さて、今1個の素粒子が分裂して電子2個になったとします。素粒子は「スピン」という量をもちます。古典物理学ではこれは右回り、左回りの回転の勢い(角運動量)にあたります。角運動量については角運動量保存則というのがあります。それによると、最初の素粒子が回転していなかった場合、分裂した一方の電子が右回りなら残りの電子は左回りでなければなりません。十分時間が経って2個の電子は100光年(光の速さで100年の距離)くらい離れたとしましょう。スピンもさっきの位置の話と同じで、観測するまでは左回りか右回りかは言わば混ざった状態、50%ずつです。ここで一方の電子のスピンを測定します。例えば右回りに決まるわけですが、この瞬間、100光年離れた電子もどっち回りか確定するのです。左回り、右回りが混ざった状態だったのが、いきなり「バシッ!」と左回りに決まるということです。100光年離れたところで電子の角運動量の観測を行ったことにより、もう一方の電子の状態がいきなり変化するわけです。
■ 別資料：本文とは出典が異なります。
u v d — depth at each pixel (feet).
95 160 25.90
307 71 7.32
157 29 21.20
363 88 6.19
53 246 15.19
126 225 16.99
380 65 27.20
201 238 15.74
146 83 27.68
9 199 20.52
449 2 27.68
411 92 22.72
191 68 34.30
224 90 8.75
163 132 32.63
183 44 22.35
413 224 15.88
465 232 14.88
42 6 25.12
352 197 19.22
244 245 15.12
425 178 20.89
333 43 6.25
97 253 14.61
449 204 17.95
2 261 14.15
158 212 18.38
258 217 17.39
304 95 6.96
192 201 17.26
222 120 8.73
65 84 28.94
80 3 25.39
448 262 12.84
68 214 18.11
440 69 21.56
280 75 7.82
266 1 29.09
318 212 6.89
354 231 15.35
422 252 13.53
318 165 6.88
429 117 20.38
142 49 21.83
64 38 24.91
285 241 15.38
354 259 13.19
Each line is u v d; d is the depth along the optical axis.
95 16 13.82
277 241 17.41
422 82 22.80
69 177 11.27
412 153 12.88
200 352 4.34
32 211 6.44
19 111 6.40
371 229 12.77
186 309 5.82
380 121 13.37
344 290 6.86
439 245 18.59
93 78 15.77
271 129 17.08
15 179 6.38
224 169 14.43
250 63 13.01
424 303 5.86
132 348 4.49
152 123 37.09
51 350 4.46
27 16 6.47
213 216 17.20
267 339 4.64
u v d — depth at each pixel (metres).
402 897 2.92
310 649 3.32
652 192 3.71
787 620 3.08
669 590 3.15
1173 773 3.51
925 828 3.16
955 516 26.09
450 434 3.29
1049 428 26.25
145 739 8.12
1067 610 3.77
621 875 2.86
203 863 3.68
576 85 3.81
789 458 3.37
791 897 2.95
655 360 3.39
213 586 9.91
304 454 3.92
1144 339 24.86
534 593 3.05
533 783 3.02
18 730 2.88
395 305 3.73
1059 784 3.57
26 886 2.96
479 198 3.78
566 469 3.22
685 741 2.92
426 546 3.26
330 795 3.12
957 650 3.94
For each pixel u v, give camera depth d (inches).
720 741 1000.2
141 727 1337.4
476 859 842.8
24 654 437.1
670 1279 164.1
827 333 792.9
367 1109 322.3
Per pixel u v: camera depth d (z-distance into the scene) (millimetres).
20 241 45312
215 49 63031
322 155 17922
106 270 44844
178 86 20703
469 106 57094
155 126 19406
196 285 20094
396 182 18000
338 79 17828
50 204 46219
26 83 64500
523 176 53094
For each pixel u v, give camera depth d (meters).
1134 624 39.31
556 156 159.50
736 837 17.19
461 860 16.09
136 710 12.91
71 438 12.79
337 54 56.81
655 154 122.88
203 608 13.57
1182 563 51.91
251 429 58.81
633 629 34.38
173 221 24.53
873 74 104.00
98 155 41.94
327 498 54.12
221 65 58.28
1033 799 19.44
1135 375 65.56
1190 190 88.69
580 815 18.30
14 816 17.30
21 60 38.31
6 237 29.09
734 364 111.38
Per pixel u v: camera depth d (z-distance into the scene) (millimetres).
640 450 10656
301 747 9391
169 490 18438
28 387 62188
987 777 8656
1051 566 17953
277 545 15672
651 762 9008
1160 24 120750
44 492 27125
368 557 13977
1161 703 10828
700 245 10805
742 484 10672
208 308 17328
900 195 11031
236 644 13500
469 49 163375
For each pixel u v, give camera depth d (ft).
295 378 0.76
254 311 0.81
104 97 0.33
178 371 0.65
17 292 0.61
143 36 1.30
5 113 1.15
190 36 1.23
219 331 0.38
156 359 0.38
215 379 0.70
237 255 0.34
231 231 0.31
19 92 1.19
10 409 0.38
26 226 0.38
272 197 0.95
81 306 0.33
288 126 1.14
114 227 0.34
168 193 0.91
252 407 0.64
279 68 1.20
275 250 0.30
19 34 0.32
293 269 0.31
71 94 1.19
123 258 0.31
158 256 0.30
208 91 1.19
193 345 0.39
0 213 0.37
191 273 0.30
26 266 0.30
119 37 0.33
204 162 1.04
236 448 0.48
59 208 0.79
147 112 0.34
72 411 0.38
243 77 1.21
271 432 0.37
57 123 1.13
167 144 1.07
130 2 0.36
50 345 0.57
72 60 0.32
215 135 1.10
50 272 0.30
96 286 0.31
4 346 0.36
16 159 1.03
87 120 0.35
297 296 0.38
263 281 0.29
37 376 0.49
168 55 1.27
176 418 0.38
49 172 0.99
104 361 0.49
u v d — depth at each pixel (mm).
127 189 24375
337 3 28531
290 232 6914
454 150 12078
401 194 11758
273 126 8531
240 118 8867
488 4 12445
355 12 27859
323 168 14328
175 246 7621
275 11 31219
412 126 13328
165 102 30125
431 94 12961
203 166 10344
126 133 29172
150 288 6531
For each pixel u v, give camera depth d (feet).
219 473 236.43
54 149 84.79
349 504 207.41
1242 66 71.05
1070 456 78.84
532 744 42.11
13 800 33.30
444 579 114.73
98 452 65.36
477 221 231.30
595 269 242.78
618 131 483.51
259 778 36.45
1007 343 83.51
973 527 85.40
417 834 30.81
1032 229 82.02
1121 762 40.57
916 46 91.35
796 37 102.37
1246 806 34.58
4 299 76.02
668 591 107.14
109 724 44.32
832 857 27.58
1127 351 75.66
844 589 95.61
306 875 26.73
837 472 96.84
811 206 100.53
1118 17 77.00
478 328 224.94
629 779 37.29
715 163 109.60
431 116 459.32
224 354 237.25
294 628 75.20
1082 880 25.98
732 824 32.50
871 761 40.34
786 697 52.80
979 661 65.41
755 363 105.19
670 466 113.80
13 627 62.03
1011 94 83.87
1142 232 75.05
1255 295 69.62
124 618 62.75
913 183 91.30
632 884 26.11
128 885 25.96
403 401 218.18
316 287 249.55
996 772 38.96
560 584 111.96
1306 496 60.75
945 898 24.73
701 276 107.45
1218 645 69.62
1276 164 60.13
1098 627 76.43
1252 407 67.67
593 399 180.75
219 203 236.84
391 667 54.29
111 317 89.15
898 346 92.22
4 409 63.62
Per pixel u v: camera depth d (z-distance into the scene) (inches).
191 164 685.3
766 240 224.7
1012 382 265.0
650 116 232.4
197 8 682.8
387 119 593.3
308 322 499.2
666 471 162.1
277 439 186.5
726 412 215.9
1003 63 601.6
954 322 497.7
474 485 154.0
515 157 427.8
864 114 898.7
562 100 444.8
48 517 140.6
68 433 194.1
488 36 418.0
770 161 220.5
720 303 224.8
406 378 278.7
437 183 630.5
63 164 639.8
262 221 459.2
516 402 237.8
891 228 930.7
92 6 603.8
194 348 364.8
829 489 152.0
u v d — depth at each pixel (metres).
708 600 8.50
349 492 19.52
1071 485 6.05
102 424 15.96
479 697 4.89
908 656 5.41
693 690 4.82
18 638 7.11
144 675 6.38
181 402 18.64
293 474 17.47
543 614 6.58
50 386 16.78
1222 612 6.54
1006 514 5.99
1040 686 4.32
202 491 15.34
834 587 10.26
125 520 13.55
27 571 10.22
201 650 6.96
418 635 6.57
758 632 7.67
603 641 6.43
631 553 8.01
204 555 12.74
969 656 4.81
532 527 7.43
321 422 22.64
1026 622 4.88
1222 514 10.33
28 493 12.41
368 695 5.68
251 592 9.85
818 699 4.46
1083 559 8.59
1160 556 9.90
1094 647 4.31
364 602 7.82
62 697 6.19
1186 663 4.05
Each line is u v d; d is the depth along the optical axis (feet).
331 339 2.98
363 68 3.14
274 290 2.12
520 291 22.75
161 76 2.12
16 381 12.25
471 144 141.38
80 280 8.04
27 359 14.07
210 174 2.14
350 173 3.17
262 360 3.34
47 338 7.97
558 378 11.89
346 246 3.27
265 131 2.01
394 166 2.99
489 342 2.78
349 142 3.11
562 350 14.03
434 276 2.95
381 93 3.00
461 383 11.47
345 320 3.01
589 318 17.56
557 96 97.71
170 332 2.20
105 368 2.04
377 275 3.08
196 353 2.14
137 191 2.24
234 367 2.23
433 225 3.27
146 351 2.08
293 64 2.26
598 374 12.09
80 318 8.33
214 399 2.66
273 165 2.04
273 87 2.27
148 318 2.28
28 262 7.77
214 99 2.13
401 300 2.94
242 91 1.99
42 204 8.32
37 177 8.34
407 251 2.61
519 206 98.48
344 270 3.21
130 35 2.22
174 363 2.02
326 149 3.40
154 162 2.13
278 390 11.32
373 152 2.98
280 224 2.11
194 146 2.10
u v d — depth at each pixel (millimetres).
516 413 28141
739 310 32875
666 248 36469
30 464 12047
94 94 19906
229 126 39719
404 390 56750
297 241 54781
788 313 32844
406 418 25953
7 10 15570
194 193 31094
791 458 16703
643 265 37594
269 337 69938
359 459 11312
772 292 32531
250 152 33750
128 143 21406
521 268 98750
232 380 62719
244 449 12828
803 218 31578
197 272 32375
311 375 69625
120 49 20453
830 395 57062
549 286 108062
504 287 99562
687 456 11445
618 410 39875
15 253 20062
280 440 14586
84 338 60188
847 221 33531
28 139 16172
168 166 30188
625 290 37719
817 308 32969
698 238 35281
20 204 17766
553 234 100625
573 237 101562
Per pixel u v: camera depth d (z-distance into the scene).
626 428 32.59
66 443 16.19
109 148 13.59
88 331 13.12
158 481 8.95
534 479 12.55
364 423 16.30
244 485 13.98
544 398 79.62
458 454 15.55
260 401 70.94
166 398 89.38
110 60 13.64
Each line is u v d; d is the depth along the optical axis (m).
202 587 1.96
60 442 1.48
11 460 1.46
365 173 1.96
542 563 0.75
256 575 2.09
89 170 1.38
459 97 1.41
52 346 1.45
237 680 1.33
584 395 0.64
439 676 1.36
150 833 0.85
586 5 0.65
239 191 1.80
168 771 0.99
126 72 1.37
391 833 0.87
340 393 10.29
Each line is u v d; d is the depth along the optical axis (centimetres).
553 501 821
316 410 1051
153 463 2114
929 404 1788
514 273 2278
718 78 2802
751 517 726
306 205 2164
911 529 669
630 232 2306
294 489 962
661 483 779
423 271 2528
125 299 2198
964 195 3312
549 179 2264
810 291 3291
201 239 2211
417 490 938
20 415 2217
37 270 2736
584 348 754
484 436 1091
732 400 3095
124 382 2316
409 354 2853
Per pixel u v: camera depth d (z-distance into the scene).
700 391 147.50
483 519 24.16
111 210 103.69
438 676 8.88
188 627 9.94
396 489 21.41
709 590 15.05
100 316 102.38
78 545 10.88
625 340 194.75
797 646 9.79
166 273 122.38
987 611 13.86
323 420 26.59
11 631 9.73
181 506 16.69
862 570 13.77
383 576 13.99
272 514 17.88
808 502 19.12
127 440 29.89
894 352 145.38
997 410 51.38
アインシュタイン量子力学の考え方に納得していませんでした。「こういう話、どう考えればいいのか説明せよ」と迫ったのです。確かにおかしい気はします。一緒に生まれた電子はどんなに離れても深ーいつながりがあるのです。距離を超えて2つの電子をつなぐ情報の伝達ルートがある、宇宙はそういうつくりなのである、とでも考えないと理解できません。EPR効果(EPRパラドックス。E、P、Rはアインシュタインポドルスキー、ローゼンの頭文字)と呼ばれ、今では事実であると分かっているそうです。何をどうしたらこれが事実だと分かるのか、理屈を勉強してみたいです。